PROBLEM DETAILS: Using the records underneath, tally the lines where the word "campaign" appears and please give only the count.

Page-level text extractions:
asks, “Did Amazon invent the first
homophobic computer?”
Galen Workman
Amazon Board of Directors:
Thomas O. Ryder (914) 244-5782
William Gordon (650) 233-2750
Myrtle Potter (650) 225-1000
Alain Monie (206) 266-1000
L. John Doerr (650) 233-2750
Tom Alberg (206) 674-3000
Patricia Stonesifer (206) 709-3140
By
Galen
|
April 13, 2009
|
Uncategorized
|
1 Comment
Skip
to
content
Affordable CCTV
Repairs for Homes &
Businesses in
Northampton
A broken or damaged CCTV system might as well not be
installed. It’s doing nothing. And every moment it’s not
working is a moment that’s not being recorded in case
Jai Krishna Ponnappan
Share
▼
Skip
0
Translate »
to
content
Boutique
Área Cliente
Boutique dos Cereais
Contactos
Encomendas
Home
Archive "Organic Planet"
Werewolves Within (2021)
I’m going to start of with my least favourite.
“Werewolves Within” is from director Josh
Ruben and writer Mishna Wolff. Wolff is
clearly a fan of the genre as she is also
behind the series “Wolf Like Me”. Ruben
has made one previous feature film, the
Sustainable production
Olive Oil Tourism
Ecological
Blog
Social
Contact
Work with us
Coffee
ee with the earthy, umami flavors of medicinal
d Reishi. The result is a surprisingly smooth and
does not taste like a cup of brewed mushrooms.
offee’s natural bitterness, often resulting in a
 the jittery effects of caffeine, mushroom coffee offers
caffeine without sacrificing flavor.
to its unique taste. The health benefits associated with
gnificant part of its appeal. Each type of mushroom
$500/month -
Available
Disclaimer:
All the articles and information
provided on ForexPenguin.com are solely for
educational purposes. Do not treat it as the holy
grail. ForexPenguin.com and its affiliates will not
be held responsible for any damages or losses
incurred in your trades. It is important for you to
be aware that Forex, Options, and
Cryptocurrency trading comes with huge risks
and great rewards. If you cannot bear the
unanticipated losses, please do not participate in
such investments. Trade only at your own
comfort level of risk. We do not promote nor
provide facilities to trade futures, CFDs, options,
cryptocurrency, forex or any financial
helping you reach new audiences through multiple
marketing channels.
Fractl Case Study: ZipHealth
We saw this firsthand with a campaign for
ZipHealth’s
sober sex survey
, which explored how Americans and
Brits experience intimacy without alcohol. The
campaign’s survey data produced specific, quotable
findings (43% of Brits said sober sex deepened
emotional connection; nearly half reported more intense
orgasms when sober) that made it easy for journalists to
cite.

ANSWER BELOW: 2